* Text passage:
┄┄┄┄┄┄
In The Ant and the Grasshopper, as retold from Aesop’s fable and illustrated by Amy Lowry Poole, the grasshopper plays, while the ants work and save diligently gathering grain for winter. The ants urge the grasshopper to prepare for hard times, but the grasshopper will not be bothered.

After all, under Confucianism, absolute obedience to authority, a strict family structure and hard work have been valued for more than two millennia so the ants keep working while grasshoppers play.

In Time to Defriend China, Elizabeth Economy (Is that really Liz’s last name—Economy?) and Adam Segal say we should stop negotiating with China. This post at the “Foreign Policy” Blog, like the grasshopper in Aesop’s fable, is self-centered and out of touch.

Liz and Adam say China isn’t cooperating globally as if China has an obligation. They say, “The sticking points in U.S.-China relations are mirrored in China’s relations with much of the rest world. The European Union and Japan, for example, find it no easier to negotiate with China on issues such as trade, climate change, cyber conflict and the Dalai Lama.”
┄┄┄┄┄┄
* Information supplied:
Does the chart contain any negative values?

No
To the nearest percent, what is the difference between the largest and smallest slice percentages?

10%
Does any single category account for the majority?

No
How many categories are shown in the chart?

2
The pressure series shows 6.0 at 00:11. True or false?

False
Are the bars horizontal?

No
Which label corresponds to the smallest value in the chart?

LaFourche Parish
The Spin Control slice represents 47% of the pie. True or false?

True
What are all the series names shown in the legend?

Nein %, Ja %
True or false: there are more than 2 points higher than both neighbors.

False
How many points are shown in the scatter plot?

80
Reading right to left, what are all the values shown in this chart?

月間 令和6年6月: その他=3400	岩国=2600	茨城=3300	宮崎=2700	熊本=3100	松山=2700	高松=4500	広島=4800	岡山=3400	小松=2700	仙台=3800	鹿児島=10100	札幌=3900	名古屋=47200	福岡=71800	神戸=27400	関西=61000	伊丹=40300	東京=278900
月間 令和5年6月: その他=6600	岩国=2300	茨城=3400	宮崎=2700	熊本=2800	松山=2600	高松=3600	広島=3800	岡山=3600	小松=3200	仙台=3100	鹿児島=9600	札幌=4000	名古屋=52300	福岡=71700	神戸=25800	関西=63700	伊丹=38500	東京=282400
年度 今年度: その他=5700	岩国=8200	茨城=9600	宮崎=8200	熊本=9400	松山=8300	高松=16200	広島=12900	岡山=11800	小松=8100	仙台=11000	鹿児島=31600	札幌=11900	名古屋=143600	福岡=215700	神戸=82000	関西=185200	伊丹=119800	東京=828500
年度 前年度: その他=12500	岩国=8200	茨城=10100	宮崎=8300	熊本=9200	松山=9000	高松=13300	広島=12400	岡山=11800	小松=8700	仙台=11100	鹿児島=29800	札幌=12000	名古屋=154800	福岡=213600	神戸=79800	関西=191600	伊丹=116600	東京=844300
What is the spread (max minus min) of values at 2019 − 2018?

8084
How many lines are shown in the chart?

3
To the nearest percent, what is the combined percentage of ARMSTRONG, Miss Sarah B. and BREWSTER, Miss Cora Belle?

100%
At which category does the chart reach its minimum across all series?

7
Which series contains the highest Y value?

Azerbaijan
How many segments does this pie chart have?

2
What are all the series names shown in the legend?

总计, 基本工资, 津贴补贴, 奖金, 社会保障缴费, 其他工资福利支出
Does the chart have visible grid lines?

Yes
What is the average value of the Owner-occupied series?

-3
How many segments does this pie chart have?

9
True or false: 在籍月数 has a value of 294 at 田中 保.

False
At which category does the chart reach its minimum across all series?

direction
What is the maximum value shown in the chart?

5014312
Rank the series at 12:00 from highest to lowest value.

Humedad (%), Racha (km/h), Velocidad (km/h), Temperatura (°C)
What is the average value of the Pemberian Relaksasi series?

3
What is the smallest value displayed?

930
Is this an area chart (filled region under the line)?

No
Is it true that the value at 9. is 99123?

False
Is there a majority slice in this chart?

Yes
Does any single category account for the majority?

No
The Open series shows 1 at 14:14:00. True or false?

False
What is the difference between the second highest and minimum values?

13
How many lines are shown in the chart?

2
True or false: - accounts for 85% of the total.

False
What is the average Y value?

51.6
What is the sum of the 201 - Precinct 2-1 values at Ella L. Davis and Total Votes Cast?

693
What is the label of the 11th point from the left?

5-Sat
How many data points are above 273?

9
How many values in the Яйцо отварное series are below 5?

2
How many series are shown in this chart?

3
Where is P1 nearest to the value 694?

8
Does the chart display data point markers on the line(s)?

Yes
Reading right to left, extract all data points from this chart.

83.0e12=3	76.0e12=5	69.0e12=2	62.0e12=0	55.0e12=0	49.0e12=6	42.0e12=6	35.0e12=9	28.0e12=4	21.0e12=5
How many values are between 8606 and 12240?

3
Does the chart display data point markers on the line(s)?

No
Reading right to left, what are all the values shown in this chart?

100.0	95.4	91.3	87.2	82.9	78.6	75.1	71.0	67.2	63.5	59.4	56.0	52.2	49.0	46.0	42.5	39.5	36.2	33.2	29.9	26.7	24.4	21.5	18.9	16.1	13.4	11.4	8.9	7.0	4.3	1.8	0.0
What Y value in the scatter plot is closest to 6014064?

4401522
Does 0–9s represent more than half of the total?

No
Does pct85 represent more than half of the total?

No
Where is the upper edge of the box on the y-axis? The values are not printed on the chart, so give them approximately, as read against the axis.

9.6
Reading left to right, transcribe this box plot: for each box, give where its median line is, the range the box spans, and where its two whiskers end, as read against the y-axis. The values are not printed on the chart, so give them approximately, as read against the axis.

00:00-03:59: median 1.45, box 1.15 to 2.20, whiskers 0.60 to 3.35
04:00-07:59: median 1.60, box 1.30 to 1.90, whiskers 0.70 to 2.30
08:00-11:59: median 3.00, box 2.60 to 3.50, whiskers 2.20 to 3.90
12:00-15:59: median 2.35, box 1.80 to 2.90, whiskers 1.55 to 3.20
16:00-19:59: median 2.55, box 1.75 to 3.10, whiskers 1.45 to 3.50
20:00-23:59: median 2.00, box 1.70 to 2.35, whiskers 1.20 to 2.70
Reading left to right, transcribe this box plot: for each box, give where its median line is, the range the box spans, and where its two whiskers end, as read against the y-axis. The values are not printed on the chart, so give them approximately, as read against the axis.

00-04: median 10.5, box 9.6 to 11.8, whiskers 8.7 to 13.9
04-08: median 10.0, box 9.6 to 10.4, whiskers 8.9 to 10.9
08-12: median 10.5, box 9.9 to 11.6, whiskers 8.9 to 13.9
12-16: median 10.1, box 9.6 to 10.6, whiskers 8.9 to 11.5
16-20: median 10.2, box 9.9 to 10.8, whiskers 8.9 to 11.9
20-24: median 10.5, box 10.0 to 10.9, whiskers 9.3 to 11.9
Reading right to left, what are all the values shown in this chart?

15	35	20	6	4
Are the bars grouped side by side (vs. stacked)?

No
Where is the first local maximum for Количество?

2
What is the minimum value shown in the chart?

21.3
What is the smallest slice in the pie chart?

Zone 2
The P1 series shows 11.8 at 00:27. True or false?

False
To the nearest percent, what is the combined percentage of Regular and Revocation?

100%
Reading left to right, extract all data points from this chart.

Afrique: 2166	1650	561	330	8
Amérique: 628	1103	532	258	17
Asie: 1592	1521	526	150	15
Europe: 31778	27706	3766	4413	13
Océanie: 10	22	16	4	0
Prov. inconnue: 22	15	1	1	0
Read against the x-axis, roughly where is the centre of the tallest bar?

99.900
┄┄┄┄┄┄
* Explore the material:
(A) In the passage about China and the fable, who illustrated the retelling of The Ant and the Grasshopper?
(B) Using the passage about China and the fable, explain in one to three sentences why the ants keep working while grasshoppers play.
(C) Please carry on the passage about China and the fable from its final sentence.

* Answers:
(A) Amy Lowry Poole.

(B) Under Confucianism, absolute obedience to authority, a strict family structure and hard work have been valued for more than two millennia. That is why the ants keep working while grasshoppers play.

(C)
Really— climate change and cyber conflict? Didn’t China recently announce they were going to cut carbon emissions by 40% or more in the next few years while President Obama thought the US might reach 17%? As for cyber conflict, that’s a two-way street, and the Dalai Lama’s claims are a mix of big lies and small truth.

Meanwhile, China has its hands full with a greater challenge—the 1.2 billion Chinese outside the Communist Party who expect a better life.

In 1950, China was generating 0.005 kilowatts of electricity and much of the country was without.  Under Mao, there was the tragedy of The Great Leap Forward and The Cultural Revolution costing tens of millions of lives. It wasn’t until Mao was gone that China started modernizing and improving the lifestyles of hundreds of millions of people.

Today, China is breaking records building modern cities and growing the second largest economy in the world and with a savings account. However, China still has 750 million people without proper medical care, electricity or modern connivances. In addition, they have problems with Tibet and with the Uyghurs in Xinjiang Province, who want to break free with support from Hollywood and maybe the CIA.

Then there is the Taiwan issue. If the US had not interfered in 1949, that issue would not exist. Taiwan would be part of China today and America would have a larger Chinese population.  Don’t forget that the Kuomintang until the 1980s, was a dictatorship that America supported and the Taiwanese were burdened with martial law for more than thirty years.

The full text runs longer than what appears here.